B. Citizen’s Arrest under Article 18.16
Appellant also argues that “the State cannot rely upon Tex. Code Crim. Proc.
§ 18.16 to justify the pursuit of Appellant for the sole purpose of ensuring that Appellant
stood trial.” Appellant’s position is the same as in the previous section—because he had
abandoned the stolen goods, the citizens no longer had any right to pursue and arrest him.
We disagree. In Simpson v. State, a store security guard in a grocery store saw the
defendant pick up a piece of meat and stuff it in her girdle. 815 S.W.2d 900, 901 (Tex.

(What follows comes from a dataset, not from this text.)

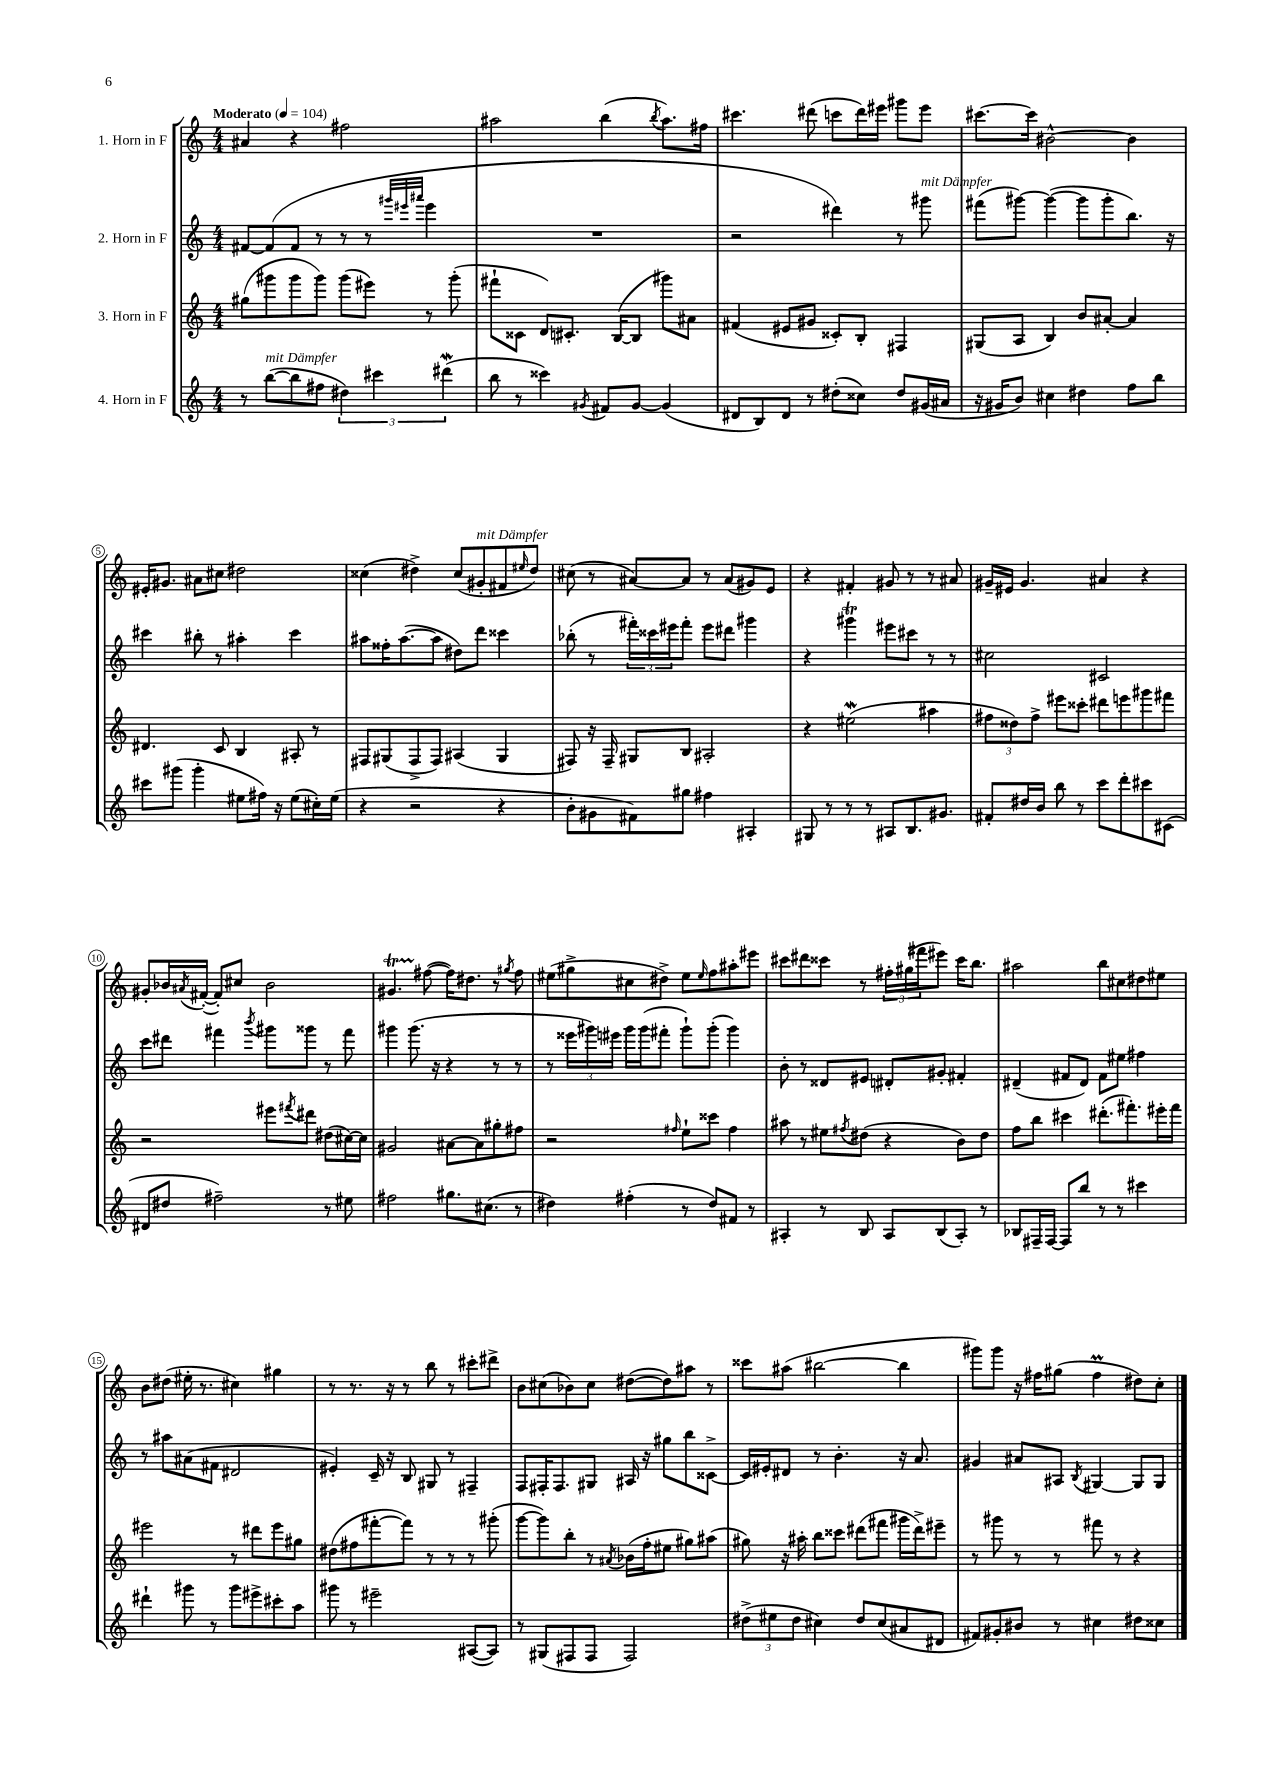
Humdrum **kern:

App.—Fort Worth 1991, no pet.) When the security guard identified himself, the
defendant started running and fighting. Id. Another store employee grabbed the
defendant’s arm, and during the struggle the meat fell out of her girdle onto the floor. Id.
31
The defendant then just sat down in the doorway, kicking and screaming. Id. The
security guard then subdued her until police arrived. Id. On appeal, citing Satterwhite,
the defendant contended that the security guard had no right to detain her once she
relinquished the meat. Id. at 902. The court of appeal distinguished Satterwhite, holding
that, because the charged case involved a theft, the security guard had the authority to
arrest the defendant pursuant to article 18.16. Similarly, in Knight v. State, No. 14-10-
00408, 2011 WL 3760827 (Tex. App.—Houston [14th Dist.] 2001, pet. ref’d), the court
of appeals held that a security guard had the authority to detain a suspected shoplifter
pursuant to article 18.16, even though the shoplifter had abandoned the shopping cart full
of merchandise. Id. at *3.
Thus, like the courts in Simpson and Knight, we conclude that there is no fact issue
regarding whether appellant was illegally arrested under article 18.16 simply because he
abandoned the stolen beer.
There being no fact issue regarding the legality of the citizen’s arrest under either
article 14.01 or article 18.16, the trial court did not err by refusing to include appellant’s
requested instructions in the charge. Accordingly, we overrule point of error five.
32
CONCLUSION
We affirm the trial court’s judgment.
Sherry Radack
Chief Justice
Panel consists of Chief Justice Radack and Justices Bland and Huddle.
Do not publish. TEX. R. APP. P. 47.2(b).